Ce tome du Journal marque des moments importants : la mort du père et de la mère, le premier retour à Paris après la guerre, une certaine résignation face au fait d’être reconnue comme auteur, etc.

Le plus étonnant dans la lecture de ce tome, surtout si on le lit tout de suite avant ou après un des tomes de la jeunesse (le plus succulent dans la lecture d’Anaïs Nin, c’est de faire fi de la chronologie), c’est l’ampleur de la similitude et des changements. On voit là, concrètement, ce que c’est que de vieillir. On sent une sérénité plus grande, une énergie moins adolescente, moins éparpillée, et pourtant des traces de névroses encore très claires.

Autre aspect frappant, Anaïs Nin tiendra son journal toute sa vie mais le style change. Autant à trente ans elle écrivait tous les jours, frénétiquement, à chaque heure, notant la moindre saute d’humeur, autant elle écrit maintenant sur une base moins fréquente. Certains passages sont donc à l’imparfait. Déjà des souvenirs d’il y a quelques mois. Comme si un détachement c’était opéré, même si le besoin de se raconter demeure.

Quand on lit Anaïs Nin on s’attache, et on apprend ce qui d’elle nous attire, ce qui nous repousse. Son regard sur le monde, sur la psychologie, est d’une acuité hallucinante. Des pages de ce journal sont carrément anticipatoires. D’autre part, tout son dialogue avec les marxistes qu’elle trouve trop préoccupés par la structure et pas assez par le cheminement de l’individu jure avec notre époque où, au contraire, plus personne ne s’intéresse aux questions structurelles. Par contre, faites-la taire quand elle se plaint de sa non reconnaissance, tellement convaincue de son talent qu’elle refuse le jugement des maisons d’éditions qui lui renvoient ses romans. Dans ces pages-là je la trouve insupportable.

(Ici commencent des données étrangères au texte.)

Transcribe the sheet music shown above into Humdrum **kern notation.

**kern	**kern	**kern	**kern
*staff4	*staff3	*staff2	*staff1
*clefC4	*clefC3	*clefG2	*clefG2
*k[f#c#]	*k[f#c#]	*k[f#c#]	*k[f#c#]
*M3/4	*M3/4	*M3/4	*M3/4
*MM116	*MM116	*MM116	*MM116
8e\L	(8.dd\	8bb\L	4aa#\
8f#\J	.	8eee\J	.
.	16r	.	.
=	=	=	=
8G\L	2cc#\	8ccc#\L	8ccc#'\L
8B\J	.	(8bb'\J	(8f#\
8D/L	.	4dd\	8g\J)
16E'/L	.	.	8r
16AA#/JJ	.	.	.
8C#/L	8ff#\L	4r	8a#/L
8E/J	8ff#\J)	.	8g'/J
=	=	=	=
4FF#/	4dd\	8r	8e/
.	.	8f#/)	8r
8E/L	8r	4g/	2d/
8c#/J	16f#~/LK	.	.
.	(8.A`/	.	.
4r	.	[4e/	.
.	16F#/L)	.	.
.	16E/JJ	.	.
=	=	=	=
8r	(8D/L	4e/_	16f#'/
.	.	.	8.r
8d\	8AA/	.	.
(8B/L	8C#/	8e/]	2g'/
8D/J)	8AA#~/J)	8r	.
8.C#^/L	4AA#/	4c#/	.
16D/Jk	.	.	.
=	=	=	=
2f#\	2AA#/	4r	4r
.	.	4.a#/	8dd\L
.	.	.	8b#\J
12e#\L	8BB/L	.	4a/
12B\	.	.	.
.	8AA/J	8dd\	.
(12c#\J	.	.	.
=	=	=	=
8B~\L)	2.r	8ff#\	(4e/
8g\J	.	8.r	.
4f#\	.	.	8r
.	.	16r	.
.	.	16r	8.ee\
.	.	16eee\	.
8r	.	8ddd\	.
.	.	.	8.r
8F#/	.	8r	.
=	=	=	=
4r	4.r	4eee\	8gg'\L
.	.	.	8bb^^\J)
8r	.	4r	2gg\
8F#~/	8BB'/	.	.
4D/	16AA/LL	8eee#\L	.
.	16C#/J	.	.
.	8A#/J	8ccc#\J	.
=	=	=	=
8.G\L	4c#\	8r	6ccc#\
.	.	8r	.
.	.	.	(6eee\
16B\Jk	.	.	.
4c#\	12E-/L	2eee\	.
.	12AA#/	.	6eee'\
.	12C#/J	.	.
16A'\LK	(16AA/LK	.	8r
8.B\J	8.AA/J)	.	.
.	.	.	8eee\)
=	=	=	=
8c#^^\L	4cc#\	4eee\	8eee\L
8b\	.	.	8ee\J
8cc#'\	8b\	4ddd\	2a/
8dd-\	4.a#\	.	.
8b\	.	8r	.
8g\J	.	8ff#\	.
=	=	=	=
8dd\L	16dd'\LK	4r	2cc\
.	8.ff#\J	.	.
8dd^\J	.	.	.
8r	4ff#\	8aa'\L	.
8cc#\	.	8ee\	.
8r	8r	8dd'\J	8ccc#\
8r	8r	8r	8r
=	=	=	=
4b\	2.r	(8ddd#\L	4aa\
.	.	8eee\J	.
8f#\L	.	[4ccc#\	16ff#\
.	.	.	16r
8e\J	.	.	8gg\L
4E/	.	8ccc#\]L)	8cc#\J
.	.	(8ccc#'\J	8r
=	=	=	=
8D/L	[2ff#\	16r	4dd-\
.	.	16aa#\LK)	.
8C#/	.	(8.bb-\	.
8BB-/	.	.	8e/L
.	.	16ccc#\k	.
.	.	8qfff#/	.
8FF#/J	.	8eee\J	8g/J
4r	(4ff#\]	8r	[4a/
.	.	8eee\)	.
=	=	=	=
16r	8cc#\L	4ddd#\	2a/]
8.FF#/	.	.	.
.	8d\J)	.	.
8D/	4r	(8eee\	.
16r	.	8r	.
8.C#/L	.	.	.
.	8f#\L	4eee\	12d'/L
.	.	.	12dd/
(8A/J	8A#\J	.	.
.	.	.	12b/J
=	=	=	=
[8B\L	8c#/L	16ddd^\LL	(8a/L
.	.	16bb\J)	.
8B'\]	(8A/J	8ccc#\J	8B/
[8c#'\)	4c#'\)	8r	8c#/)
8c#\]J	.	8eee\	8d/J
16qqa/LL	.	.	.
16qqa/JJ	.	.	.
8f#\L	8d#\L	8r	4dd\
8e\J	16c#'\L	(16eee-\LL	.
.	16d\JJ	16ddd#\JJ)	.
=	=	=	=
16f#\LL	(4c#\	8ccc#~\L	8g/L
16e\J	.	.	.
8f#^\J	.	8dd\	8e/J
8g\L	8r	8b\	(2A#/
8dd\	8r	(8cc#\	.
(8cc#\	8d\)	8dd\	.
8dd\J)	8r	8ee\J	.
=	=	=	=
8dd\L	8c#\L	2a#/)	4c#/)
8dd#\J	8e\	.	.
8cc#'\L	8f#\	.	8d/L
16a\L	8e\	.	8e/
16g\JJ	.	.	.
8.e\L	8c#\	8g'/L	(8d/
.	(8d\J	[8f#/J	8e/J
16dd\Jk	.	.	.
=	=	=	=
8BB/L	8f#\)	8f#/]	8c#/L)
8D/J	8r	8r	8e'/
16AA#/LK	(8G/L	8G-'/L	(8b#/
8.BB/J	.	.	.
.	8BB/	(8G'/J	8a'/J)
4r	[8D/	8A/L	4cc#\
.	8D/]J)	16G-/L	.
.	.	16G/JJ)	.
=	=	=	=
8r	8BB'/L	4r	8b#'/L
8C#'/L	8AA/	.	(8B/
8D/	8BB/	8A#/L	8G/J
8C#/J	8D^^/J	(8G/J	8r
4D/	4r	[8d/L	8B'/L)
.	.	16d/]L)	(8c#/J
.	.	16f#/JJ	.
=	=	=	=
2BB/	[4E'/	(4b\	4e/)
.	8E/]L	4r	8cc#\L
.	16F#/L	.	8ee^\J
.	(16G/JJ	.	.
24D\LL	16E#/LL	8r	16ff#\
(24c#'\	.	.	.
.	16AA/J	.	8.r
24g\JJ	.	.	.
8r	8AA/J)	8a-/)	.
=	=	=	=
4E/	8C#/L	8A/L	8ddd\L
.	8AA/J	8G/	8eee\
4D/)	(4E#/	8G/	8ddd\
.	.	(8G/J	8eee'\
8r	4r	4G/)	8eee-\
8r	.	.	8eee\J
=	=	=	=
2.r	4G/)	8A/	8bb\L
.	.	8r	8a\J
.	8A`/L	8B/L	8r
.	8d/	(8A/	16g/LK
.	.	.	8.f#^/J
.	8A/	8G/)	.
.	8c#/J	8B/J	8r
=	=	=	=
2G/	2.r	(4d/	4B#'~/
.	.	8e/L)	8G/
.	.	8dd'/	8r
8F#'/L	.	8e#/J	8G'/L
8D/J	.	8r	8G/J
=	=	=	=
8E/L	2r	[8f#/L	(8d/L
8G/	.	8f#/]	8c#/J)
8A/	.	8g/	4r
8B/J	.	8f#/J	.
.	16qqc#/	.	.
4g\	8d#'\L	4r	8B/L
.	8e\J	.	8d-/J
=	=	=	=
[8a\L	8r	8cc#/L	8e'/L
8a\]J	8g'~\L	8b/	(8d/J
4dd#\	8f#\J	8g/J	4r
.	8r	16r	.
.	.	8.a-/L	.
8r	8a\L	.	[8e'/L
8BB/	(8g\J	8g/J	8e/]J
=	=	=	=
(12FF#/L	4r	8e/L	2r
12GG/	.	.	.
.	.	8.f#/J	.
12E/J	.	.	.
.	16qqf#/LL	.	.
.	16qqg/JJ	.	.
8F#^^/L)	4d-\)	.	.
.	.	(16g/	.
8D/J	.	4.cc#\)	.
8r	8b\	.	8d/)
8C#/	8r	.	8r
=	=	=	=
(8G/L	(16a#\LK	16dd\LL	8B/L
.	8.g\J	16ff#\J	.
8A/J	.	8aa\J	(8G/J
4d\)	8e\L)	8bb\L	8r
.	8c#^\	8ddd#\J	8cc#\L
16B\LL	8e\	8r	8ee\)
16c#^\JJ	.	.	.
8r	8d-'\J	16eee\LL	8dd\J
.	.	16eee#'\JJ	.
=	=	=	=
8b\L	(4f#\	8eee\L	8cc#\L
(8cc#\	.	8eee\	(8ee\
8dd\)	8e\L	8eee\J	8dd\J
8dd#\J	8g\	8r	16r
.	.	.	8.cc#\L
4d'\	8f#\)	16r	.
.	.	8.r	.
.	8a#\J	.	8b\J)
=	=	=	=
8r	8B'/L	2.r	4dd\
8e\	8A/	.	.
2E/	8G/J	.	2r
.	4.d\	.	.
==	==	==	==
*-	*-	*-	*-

Cela peut sembler un choix étrange mais je vous offre un extrait écrit par Jim, le grand ami d’Anaïs à l’époque, qu’elle a recopié dans son Journal.

Du même auteur : Inceste

Par Catherine

Extrait :

Hier, dans la pièce, Anaïs entre le soleil et moi. La chevelure illuminée, la fumée de cigarette s’élevant tout autour, grise, et puis bleue comme un rêve. Je voulais me lever et traverser la fumée pour explorer, toucher sa main. Je vois, d’après son Journal, que je ne suis pas le seul à la trouver irréelle : tout le monde l’a vue de cette manière, comme si on n’osait sourciller de peur que… pffft ! Cela fait partie de sa beauté, cette manière de ne pas être là tout à fait, comme un rêve. Je m’en aperçois moins maintenant parce que notre amitié est humaine, plus forte, et qu’elle a une fibre dans la réalité, mais, à des moments comme ceux-là, je vois l’aspect essentiellement spirituel.
Anaïs ne sera jamais maîtresse des formes artistiques. Cette faille est le prix que paient ses romans, en échange de la parfaite intégration de l’art et de la vie réalisée dans le Journal. Où est la forme dans le Journal ? La vie ? La vie est la grande œuvre. Sa solidité est dans la personne, pas dans l’artiste. L’unité du Journal est créée par la personne, pas par l’artiste. L’unité du Journal est dans la personne, pas dans l’artiste. Il y a une lumière brillante, superélectronique, la personne, aveugle de naissance, qui travaille à une seule chose, abattre les murs, supprimer les voiles, les écrans, les rideaux qui obstruent la lumière.
L’art d’Anaïs Nin est l’art de l’improvisation, son éclat et sa beauté, le résultat de moments de jazz, dans un monde de vision parfaite.